Anticipating November Problems

By: Evan M
Published On: 2/12/2008 4:29:24 PM

The biggest problems with voting today have been with lines. It takes a long time to get to the front of the line, where only one voter at a time can be checked in. This is ridiculously inefficient and only serves to depress effective turnout, as people abandon the voting attempt after waiting in a long line.
Jonathan Adkins, for example, encountered a two-hour wait when he tried to vote at 10 a.m. at St. George's Episcopal Church in the Virginia Square neighborhood. He returned at 11:30 -- same problem. So Adkins, who has the flu, went home and said he wouldn't be able to vote.

He said the line moved slowly because there was only one table of poll workers checking voters in. In past elections, he said, there had been several tables.

"I was extremely frustrated to say the least,'' said Adkins, who called the county to complain. "It's very disheartening. I expect to wait awhile, but I don't expect chaos." - The Washington Post

This is both good news and bad news for November. The good news is that if interest in the primary is this high, we can and should anticipate overwhelming turnout for the General Election.
 In a country that laments declining turnout in elections, our officials should be thrilled at the opportunity to serve a larger percentage of the electorate than ever before.

The bad news is that our election infrastructure appears to be woefully unprepared for massive turnout.

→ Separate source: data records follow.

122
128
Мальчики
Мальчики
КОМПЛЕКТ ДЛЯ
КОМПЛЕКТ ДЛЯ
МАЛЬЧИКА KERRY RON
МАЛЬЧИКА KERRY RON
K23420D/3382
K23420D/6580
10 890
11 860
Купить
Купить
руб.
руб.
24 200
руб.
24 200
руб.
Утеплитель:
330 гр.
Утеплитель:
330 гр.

Harrison said staffing is low because it's increasingly hard to find people willing to be poll workers, a job that pays $130 for the day. He said the county advertised extensively through local service clubs and on the Internet but was only able to recruit and train about 500 poll workers county-wide. "We could easily use another hundred without batting an eye, maybe even more than that." - The Washington Post
Until we make election day a national holiday, there will always be a shortage of election workers and an abundance of impatient voters. As the man standing in front of me in line said this morning, "some of us have lives, you know!"

Let us put aside for the moment the issue of how voting and democracy is at the root of the ability to "have a life," and being willing to take approximately 0.01% of your year every four years to participate in choosing our leader - the de facto most powerful person on earth, a remarkable achievement in the history of civil society - would appear to be an incredibly small price to pay for the privilege of freedom and participatory government. The point made by the disgruntled voters today needs to be addressed, because regardless of how we should feel about voting, the way voters actually feel about voting is what drives turnout.

What are we going to do about long lines and voter frustration in November?

The county [Arlington] will "rethink" its approach for the November elections, Harrison added. "I don't know where we can get more people, but we are constantly after them," he said. "We'll be jumping up and down trying to get people who can work the polls." - The Washington Post
The most fundamental duty of a government in a representative democracy is to hold the elections that make it a representative democracy. That means enough workers and voting machines to make voting easy and available. That means investment in an election infrastructure that makes it obvious to all voters that our elections are the best-run, most transparent in the world. That means doing a lot more than has been done so far.

Perhaps the public financing checkbox on our taxes should be modified, so when we designate $3 to public financing of Presidential elections, the unused balance (since candidates rarely take public financing any more) is allocated to election infrastructure upgrades proportional to the amount of taxpayers in a state that check the box. Another proposal is for Veterans' Day and Election Day to be merged and made a universal national holiday so everyone can vote on the day we are reminded why voting is important.

Until the Federal government does more, we in Virginia need to do more to ensure that voting is not a burden but a blessing for the citizens of the Commonwealth. That means that counties like Loudoun will need to prepare for heavy turnout by increasing the number of poll workers, splitting the voter roll books into two (or three) sections at each polling place to allow faster processing of voters. It means the Assembly should invest money in purchasing more voting machines for the precincts which have the highest number of voters across the state.

And it means that this year, people like you and I should consider taking the day off on November 4th and volunteering to be a poll worker. We all need to do our part.